- [Quelldokument]
◇ ◇ ◇ ◇ ◇

Die erste Nennung von St. Andreas fällt in das Jahr 1241. Aber die Kapelle entstand jedenfalls viel früher. An die Zeit der Besiedelung dieses Stadtteiles ist zu denken; wie St. Peter vorzugsweise die Kirche der Kaufleute und der Burgergeschlechter war, so hatte St. Andreas Beziehungen zu den Krämern. Sie stand mitten in deren Quartier, und der später sich zeigende enge Zusammenhang der Krämerzunft mit St. Andreas weist auf alte Zustände zurück.

Im Jahre 1296 wurde St. Andreas durch den Bischof dem Petersstift übergeben und einverleibt; die Absicht hiebei war, durch Zuwendung des beträchtlichen Vermögens der Kapelle dem Mangel leidenden Stift aufzuhelfen.

◇ ◇ ◇ ◇ ◇

- [Bereitgestellte Zeilen]
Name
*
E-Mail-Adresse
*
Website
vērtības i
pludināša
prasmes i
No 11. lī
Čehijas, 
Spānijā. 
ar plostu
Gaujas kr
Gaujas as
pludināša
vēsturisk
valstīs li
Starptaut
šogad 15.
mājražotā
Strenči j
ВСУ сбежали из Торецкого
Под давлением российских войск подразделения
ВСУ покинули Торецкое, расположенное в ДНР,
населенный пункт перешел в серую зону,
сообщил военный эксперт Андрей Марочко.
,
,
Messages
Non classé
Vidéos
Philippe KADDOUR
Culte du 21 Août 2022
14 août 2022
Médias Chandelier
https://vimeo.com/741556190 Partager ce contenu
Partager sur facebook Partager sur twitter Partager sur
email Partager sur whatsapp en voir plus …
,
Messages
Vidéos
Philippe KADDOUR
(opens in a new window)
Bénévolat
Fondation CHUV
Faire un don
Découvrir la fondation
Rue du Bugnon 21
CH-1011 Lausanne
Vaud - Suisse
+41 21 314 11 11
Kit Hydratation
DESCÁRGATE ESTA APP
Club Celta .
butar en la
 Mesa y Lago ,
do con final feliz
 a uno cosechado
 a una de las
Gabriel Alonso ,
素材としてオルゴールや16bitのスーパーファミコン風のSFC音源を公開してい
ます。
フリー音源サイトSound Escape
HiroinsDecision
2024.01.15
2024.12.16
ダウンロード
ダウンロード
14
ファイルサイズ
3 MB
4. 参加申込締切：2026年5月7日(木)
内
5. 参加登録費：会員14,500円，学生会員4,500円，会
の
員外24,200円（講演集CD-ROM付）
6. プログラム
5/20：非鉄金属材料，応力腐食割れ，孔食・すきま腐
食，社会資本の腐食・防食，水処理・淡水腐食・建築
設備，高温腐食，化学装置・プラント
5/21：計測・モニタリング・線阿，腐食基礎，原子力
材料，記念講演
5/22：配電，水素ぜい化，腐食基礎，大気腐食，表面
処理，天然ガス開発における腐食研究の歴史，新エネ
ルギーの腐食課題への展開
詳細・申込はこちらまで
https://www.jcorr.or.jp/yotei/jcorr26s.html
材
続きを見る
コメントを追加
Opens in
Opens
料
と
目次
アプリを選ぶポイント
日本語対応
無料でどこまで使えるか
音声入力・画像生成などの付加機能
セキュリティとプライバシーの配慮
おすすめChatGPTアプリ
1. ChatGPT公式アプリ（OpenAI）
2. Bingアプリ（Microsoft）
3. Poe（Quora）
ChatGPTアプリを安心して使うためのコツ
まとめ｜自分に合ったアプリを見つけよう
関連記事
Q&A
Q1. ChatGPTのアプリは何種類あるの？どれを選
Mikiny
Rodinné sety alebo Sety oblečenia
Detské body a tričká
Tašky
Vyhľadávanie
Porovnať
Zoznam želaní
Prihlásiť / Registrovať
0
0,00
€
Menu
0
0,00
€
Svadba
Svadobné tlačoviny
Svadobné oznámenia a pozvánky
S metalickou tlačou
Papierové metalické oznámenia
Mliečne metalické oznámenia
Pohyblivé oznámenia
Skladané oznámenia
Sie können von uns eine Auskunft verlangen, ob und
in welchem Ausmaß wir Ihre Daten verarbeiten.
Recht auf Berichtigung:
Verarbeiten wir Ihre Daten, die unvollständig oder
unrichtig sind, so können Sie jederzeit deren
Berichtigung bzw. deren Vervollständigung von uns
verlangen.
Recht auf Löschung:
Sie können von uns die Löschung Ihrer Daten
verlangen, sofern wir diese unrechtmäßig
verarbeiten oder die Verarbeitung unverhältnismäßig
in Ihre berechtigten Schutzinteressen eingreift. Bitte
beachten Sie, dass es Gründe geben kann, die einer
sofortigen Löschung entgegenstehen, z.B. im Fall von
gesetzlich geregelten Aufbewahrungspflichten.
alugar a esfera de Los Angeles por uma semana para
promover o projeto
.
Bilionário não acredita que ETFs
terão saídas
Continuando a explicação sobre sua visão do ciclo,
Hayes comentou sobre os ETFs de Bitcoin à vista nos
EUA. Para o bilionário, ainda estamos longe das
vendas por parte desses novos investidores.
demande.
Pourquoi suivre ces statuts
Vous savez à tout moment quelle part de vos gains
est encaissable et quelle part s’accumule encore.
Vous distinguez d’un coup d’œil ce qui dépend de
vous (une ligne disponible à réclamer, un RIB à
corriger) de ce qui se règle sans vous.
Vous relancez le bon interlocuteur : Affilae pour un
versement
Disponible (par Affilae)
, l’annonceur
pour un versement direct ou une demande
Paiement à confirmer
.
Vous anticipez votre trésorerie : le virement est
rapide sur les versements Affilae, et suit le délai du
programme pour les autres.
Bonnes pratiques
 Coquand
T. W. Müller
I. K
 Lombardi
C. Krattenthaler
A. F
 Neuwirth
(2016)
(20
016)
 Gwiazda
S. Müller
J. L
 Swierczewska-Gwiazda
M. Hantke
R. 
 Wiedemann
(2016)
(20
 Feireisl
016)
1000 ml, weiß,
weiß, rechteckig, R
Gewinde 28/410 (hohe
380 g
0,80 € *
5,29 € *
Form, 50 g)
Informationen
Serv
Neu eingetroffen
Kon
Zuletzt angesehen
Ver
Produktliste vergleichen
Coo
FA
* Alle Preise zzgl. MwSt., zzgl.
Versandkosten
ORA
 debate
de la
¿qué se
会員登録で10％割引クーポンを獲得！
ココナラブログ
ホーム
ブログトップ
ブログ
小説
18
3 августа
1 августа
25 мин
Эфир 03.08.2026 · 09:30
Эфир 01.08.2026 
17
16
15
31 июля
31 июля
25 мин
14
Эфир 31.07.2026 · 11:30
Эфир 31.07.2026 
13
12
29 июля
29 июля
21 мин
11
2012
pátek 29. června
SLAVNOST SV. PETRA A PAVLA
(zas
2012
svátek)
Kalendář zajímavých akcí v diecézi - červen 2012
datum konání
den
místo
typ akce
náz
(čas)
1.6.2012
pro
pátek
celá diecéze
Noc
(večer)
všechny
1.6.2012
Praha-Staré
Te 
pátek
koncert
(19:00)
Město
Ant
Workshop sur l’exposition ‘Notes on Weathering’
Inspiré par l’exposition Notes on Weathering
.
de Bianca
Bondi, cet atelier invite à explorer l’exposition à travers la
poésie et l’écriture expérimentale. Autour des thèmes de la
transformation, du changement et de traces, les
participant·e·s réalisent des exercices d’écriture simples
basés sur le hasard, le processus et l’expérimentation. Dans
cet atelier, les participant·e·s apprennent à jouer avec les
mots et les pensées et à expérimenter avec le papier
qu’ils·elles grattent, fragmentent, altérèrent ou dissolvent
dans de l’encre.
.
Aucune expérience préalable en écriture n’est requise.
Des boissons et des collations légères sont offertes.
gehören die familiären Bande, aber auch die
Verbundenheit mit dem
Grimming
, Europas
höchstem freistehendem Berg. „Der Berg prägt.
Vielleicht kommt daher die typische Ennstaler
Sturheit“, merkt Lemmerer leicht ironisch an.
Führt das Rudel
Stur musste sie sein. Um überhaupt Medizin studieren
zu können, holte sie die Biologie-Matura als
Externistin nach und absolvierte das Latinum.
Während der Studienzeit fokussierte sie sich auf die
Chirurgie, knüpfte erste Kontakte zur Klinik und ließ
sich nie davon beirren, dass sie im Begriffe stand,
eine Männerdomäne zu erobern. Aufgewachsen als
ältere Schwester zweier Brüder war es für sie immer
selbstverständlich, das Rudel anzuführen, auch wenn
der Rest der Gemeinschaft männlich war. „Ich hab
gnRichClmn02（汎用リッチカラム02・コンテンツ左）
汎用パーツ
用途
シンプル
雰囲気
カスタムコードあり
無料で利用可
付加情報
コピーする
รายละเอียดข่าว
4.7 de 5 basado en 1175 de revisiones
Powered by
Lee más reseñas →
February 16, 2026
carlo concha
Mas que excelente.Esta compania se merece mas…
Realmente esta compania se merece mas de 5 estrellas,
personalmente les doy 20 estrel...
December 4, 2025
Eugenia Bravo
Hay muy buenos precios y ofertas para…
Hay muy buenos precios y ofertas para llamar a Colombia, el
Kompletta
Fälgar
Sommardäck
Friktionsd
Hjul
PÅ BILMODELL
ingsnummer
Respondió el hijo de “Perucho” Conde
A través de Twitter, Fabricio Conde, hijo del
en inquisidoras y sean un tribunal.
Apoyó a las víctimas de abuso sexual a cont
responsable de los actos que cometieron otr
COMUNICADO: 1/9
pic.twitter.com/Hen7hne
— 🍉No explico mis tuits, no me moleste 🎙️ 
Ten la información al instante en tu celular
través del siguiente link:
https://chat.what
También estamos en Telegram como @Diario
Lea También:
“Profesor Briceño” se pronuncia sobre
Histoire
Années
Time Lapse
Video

◇ ◇ ◇ ◇ ◇

- [Aufgabenliste]
A. In welchem Jahr wurde St. Andreas laut dem Quelldokument durch den Bischof dem Petersstift übergeben?
B. Gib aus dem Quelldokument den Abschnitt zwischen „Die erste Nennung“ und „leidenden Stift aufzuhelfen.“ einschließlich wortgetreu aus.
Die Zeilen spielen hierbei keine Rolle.

- [Geordnete Antworten]
A. Im Jahr 1296.

B.
Die erste Nennung von St. Andreas fällt in das Jahr 1241. Aber die Kapelle entstand jedenfalls viel früher. An die Zeit der Besiedelung dieses Stadtteiles ist zu denken; wie St. Peter vorzugsweise die Kirche der Kaufleute und der Burgergeschlechter war, so hatte St. Andreas Beziehungen zu den Krämern. Sie stand mitten in deren Quartier, und der später sich zeigende enge Zusammenhang der Krämerzunft mit St. Andreas weist auf alte Zustände zurück.

Im Jahre 1296 wurde St. Andreas durch den Bischof dem Petersstift übergeben und einverleibt; die Absicht hiebei war, durch Zuwendung des beträchtlichen Vermögens der Kapelle dem Mangel leidenden Stift aufzuhelfen.